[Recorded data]
---
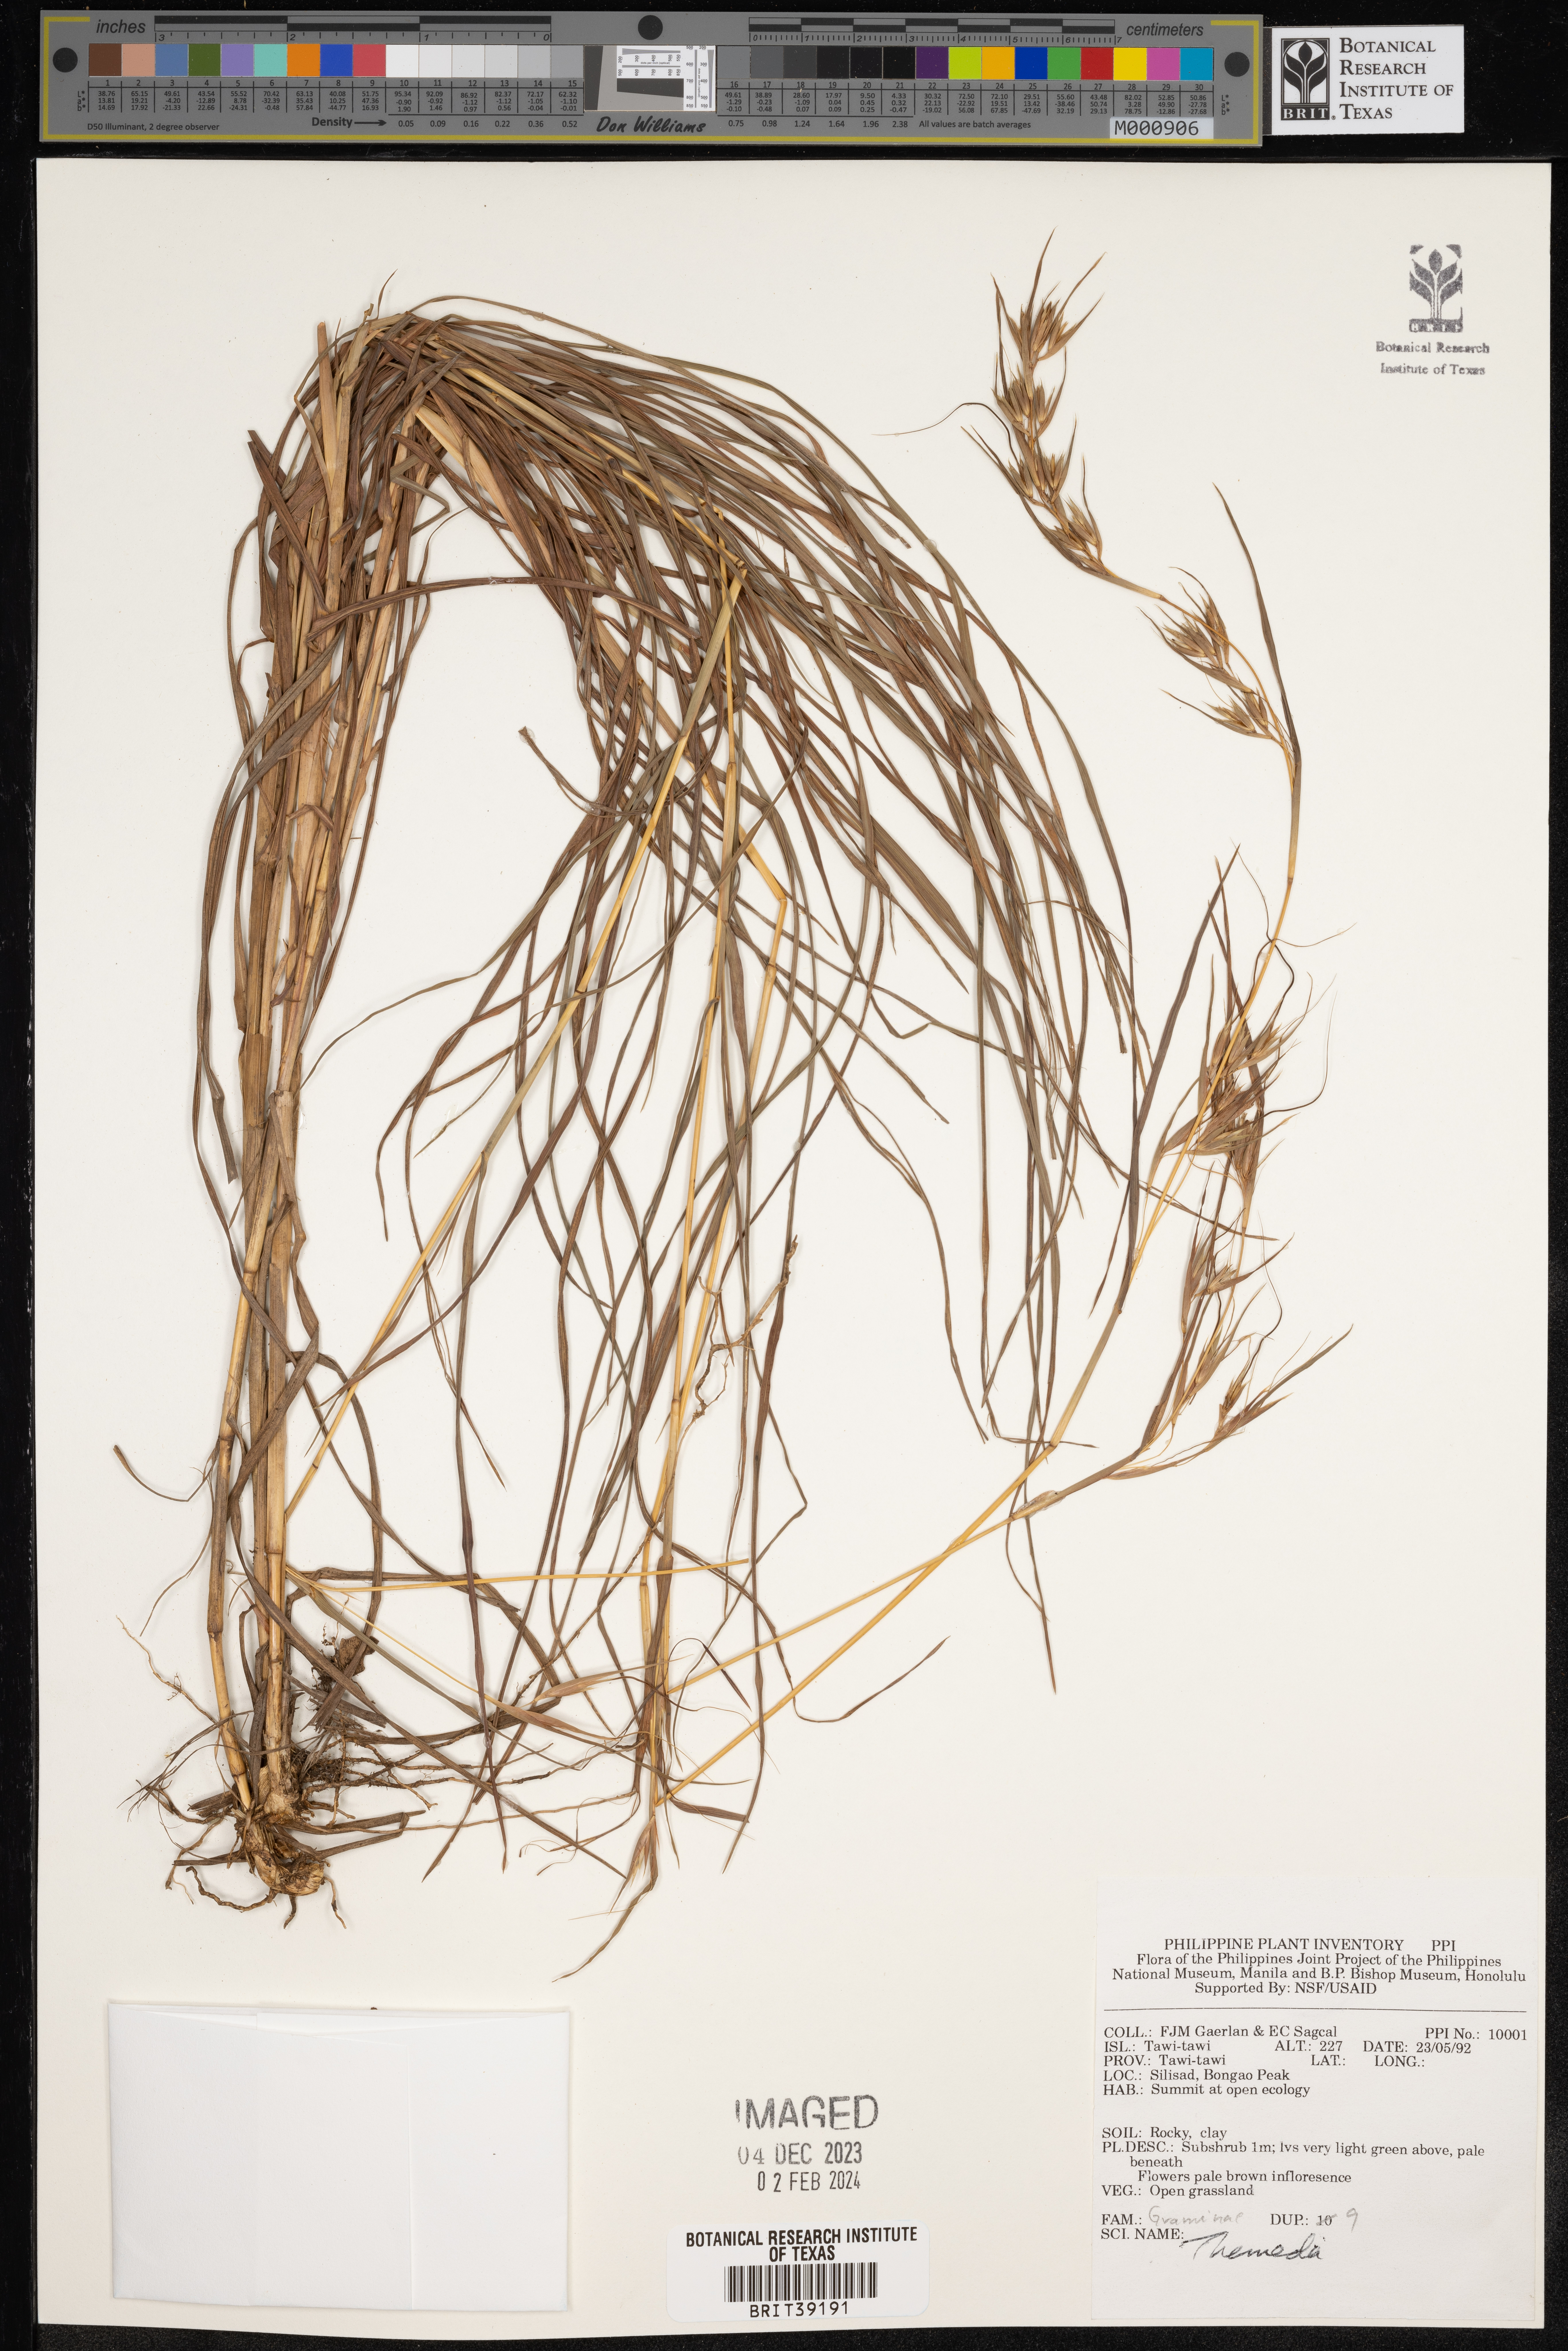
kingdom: Plantae
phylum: Tracheophyta
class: Liliopsida
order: Poales
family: Poaceae
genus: Themeda
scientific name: Themeda
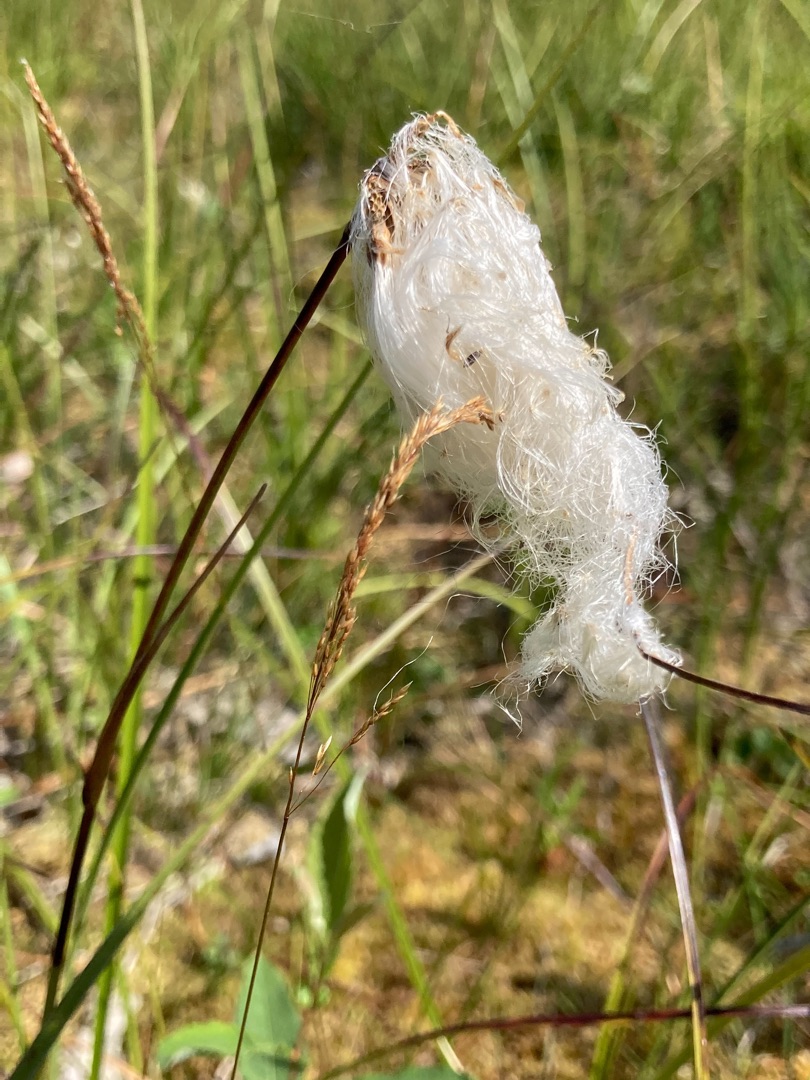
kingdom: Plantae
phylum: Tracheophyta
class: Liliopsida
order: Poales
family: Cyperaceae
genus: Eriophorum
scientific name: Eriophorum angustifolium
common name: Smalbladet kæruld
---
▶ _Work required_:
Output every line of the rows above as a JSON list of strings, one string per line, skipping blank lines and leaving out the pictures.

▶ _Result for this task_:
[
  "kingdom: Plantae",
  "phylum: Tracheophyta",
  "class: Liliopsida",
  "order: Poales",
  "family: Poaceae",
  "genus: Themeda",
  "scientific name: Themeda",
  "kingdom: Plantae",
  "phylum: Tracheophyta",
  "class: Liliopsida",
  "order: Poales",
  "family: Cyperaceae",
  "genus: Eriophorum",
  "scientific name: Eriophorum angustifolium",
  "common name: Smalbladet kæruld"
]